(Supplied records)
BEGIN
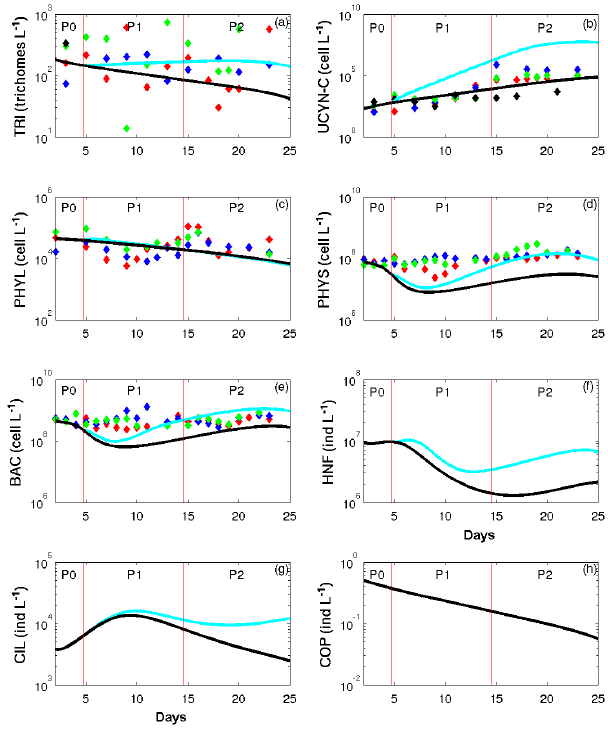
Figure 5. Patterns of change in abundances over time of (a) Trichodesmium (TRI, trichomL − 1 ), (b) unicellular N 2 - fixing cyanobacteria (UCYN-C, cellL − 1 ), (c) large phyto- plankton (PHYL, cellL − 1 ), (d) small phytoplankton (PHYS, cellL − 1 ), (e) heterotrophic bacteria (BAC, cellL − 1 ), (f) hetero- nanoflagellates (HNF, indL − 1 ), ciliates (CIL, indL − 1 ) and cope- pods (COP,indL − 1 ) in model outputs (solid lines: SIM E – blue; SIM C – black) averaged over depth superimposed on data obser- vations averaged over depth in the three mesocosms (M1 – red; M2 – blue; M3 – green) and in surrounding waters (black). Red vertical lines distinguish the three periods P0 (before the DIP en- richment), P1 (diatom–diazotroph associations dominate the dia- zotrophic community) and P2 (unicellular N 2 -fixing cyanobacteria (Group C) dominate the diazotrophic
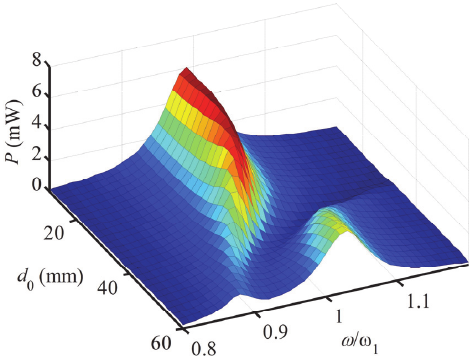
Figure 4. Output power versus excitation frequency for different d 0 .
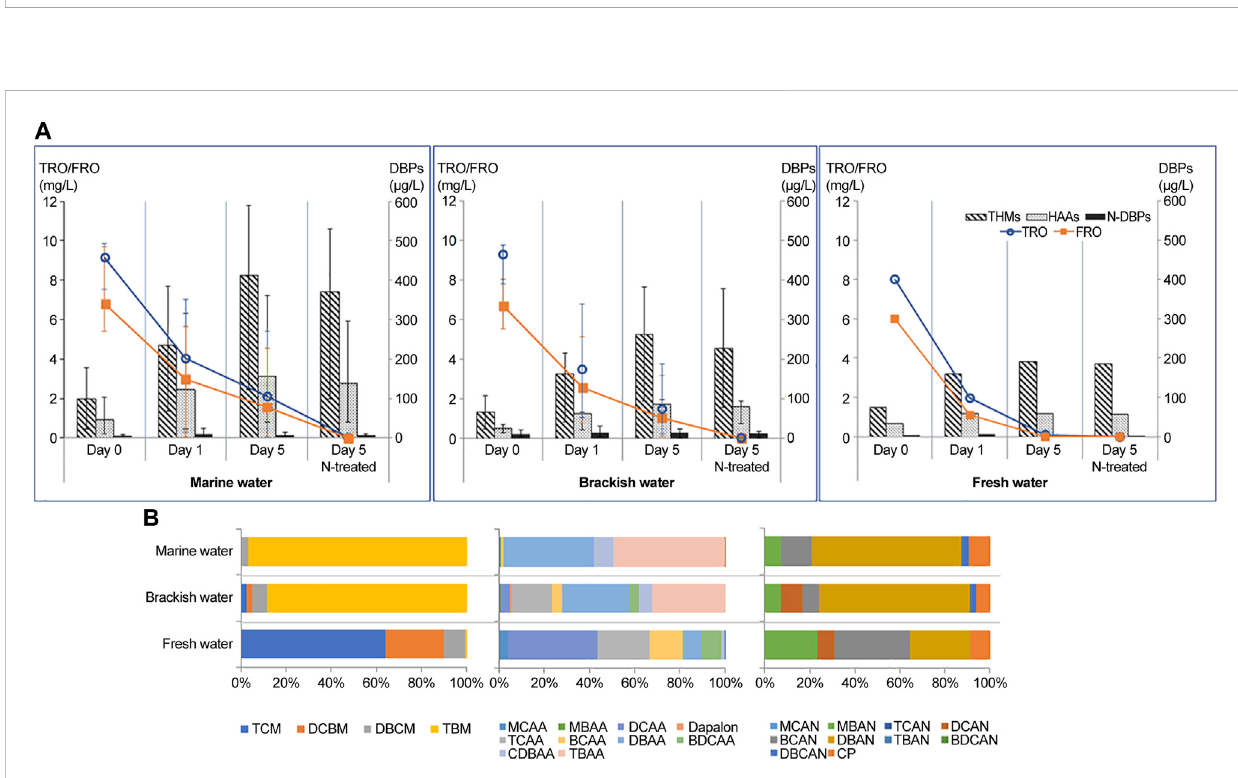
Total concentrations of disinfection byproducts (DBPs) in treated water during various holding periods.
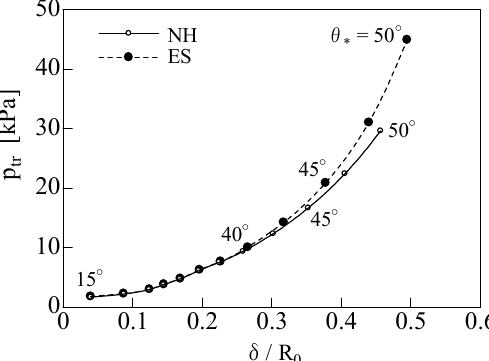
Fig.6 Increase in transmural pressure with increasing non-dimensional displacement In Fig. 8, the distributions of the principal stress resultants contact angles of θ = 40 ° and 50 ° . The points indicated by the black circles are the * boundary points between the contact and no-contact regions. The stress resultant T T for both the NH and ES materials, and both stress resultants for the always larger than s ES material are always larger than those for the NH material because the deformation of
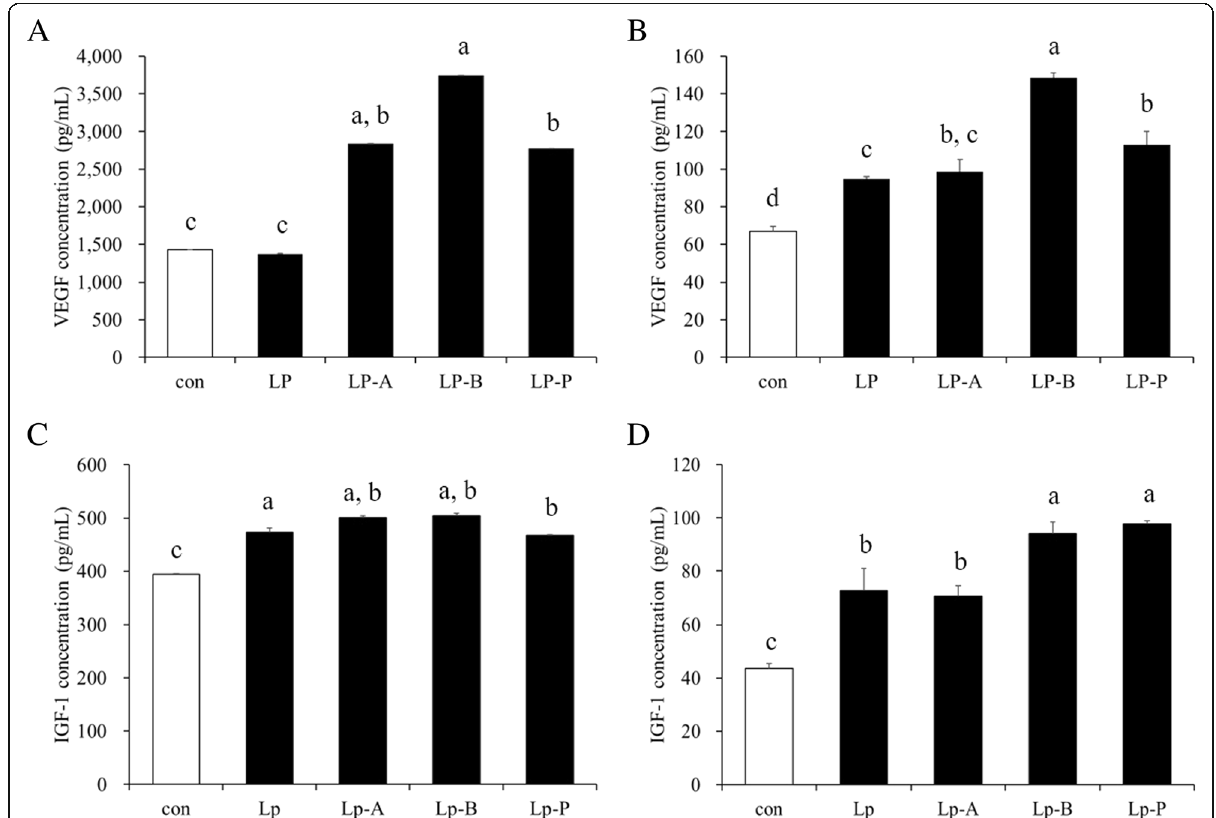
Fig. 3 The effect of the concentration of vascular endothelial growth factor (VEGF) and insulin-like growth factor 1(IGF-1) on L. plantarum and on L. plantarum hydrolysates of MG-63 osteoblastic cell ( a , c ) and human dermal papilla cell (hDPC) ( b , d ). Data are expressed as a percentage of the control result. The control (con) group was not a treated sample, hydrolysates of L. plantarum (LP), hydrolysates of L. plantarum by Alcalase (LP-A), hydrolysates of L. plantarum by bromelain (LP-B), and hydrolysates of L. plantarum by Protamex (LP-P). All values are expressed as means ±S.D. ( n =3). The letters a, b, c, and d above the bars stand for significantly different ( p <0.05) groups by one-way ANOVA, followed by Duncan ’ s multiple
END
BEGIN
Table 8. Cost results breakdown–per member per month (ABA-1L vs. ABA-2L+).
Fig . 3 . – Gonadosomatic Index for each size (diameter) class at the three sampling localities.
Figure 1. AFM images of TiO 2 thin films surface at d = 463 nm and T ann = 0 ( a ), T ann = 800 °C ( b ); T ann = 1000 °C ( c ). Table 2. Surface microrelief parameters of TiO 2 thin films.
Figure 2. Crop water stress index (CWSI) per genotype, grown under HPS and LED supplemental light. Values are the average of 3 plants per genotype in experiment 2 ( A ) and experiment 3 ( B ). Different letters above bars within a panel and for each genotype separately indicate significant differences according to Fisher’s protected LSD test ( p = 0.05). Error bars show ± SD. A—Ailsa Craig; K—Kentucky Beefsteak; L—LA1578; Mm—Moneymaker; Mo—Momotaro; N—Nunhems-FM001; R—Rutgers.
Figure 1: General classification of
END
BEGIN
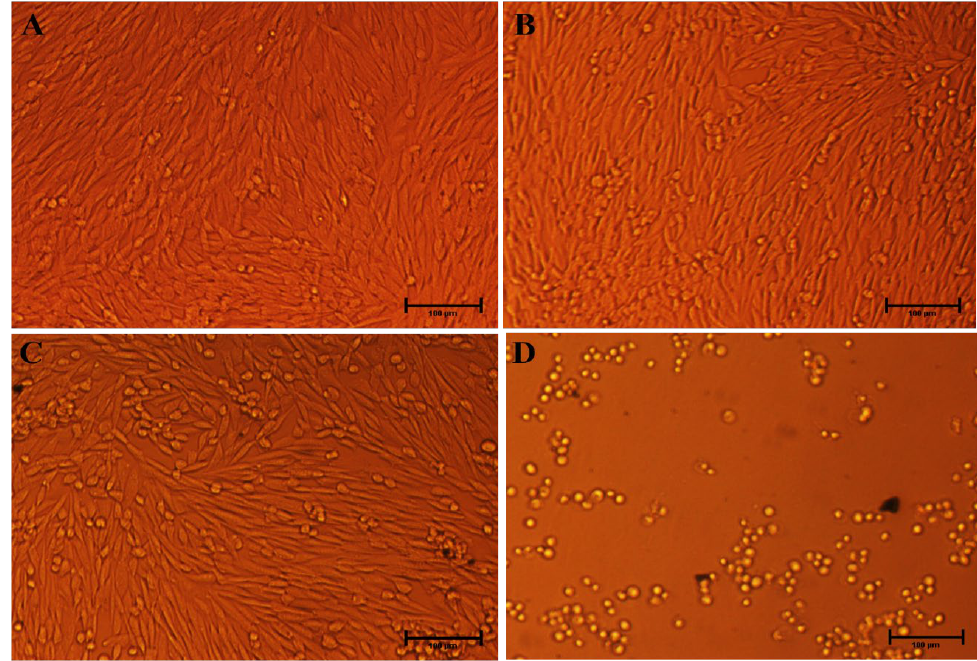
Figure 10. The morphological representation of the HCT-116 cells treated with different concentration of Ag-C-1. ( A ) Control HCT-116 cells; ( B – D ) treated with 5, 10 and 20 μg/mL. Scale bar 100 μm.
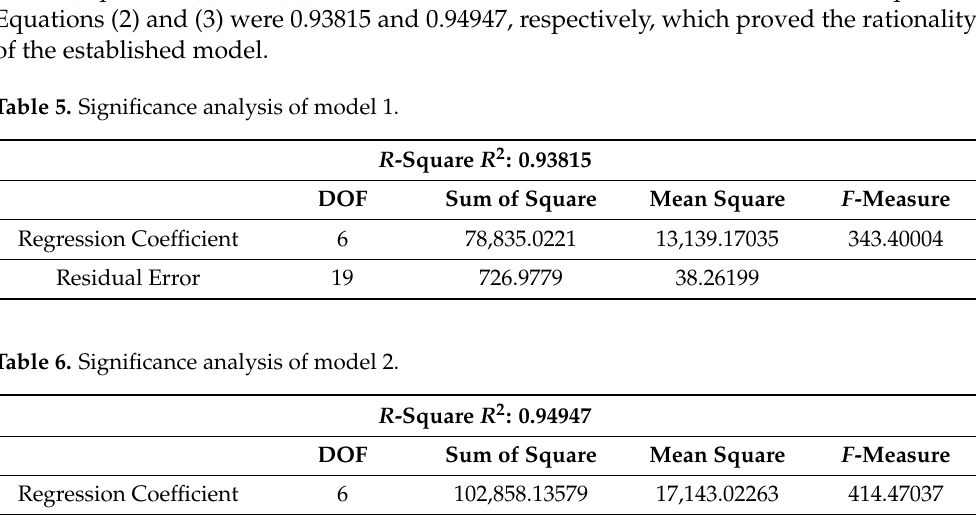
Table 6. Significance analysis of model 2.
END
(What is required)
Please transcribe exactly the part of the records that opens with the line containing "Figure 5. Patterns" and closes with the line containing "Fig.6 Increase in", both ends included, and leave out the pictures.

(Output for this task)
Figure 5. Patterns of change in abundances over time of (a) Trichodesmium (TRI, trichomL − 1 ), (b) unicellular N 2 - fixing cyanobacteria (UCYN-C, cellL − 1 ), (c) large phyto- plankton (PHYL, cellL − 1 ), (d) small phytoplankton (PHYS, cellL − 1 ), (e) heterotrophic bacteria (BAC, cellL − 1 ), (f) hetero- nanoflagellates (HNF, indL − 1 ), ciliates (CIL, indL − 1 ) and cope- pods (COP,indL − 1 ) in model outputs (solid lines: SIM E – blue; SIM C – black) averaged over depth superimposed on data obser- vations averaged over depth in the three mesocosms (M1 – red; M2 – blue; M3 – green) and in surrounding waters (black). Red vertical lines distinguish the three periods P0 (before the DIP en- richment), P1 (diatom–diazotroph associations dominate the dia- zotrophic community) and P2 (unicellular N 2 -fixing cyanobacteria (Group C) dominate the diazotrophic
Figure 4. Output power versus excitation frequency for different d 0 .
Total concentrations of disinfection byproducts (DBPs) in treated water during various holding periods.
Fig.6 Increase in transmural pressure with increasing non-dimensional displacement In Fig. 8, the distributions of the principal stress resultants contact angles of θ = 40 ° and 50 ° . The points indicated by the black circles are the * boundary points between the contact and no-contact regions. The stress resultant T T for both the NH and ES materials, and both stress resultants for the always larger than s ES material are always larger than those for the NH material because the deformation of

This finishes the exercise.